━━━ EXCERPTED TEXT ━━━

Harper Creek High School is a high school in the Harper Creek School District located just outside the city of Battle Creek, Michigan. In 2005, Harper Creek opened a new high school, which includes computer labs, electronic lockers (removed 2017), overhead projectors in all rooms, a gymnasium with three basketball courts, an 850-seat auditorium and an eight-lane swimming pool, as well as a bowling alley in the basement.

Optional programs
 Battle Creek Area Mathematics and Science Center
 Calhoun Area Career Center (Changed in the 2007-2008 school year from the Calhoun Area Tech Center)
 Dual enrollment in college courses for juniors and seniors

Extracurricular activities
There are many extracurricular activities available to students at Harper Creek High School. These include: Student Government; Distributive Educational Clubs of America (DECA); the Harper Creek chapter of the National Honor Society (NHS); Students Against Destructive Decisions (SADD); Asset; etc.

━━━ PROVIDED RECORDS ━━━

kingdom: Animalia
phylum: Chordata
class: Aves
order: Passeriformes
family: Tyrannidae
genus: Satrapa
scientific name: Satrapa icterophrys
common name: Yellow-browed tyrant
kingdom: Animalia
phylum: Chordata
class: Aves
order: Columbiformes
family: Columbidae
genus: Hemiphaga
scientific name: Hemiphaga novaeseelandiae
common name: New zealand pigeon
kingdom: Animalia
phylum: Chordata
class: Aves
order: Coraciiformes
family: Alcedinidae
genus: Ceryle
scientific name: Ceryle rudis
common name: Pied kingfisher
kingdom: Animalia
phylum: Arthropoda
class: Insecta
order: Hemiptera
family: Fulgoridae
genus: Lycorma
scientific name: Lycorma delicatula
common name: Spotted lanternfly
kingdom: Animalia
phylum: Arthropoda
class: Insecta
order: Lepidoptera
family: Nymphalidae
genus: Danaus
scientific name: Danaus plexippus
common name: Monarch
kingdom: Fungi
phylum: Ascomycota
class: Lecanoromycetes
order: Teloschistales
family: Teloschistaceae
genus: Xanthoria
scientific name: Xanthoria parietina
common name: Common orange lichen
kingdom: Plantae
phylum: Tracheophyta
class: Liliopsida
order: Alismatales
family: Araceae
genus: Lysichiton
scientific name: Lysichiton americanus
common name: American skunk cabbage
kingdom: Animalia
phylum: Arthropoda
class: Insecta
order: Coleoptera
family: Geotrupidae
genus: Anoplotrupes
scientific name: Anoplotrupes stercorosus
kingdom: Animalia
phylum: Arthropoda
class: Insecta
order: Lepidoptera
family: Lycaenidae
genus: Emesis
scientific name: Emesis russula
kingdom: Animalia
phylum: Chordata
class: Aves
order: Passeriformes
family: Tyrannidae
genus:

━━━

▶ EXERCISES:
1) Answer these questions about the Harper Creek High School text:
(a) In what year did Harper Creek open its new high school?
(b) What was the Calhoun Area Career Center called before the 2007-2008 school year?
(c) Which students can take dual enrollment college courses?
2) Arrange the lines of the listing, from the line containing "order: Alismatales" down to the last line of the listing, as a JSON list of strings with one string per line. Leave out blank lines.

▶ SOLUTIONS BELOW:
1)
(a) 2005
(b) The Calhoun Area Tech Center
(c) Juniors and seniors

2)
[
  "order: Alismatales",
  "family: Araceae",
  "genus: Lysichiton",
  "scientific name: Lysichiton americanus",
  "common name: American skunk cabbage",
  "kingdom: Animalia",
  "phylum: Arthropoda",
  "class: Insecta",
  "order: Coleoptera",
  "family: Geotrupidae",
  "genus: Anoplotrupes",
  "scientific name: Anoplotrupes stercorosus",
  "kingdom: Animalia",
  "phylum: Arthropoda",
  "class: Insecta",
  "order: Lepidoptera",
  "family: Lycaenidae",
  "genus: Emesis",
  "scientific name: Emesis russula",
  "kingdom: Animalia",
  "phylum: Chordata",
  "class: Aves",
  "order: Passeriformes",
  "family: Tyrannidae",
  "genus:"
]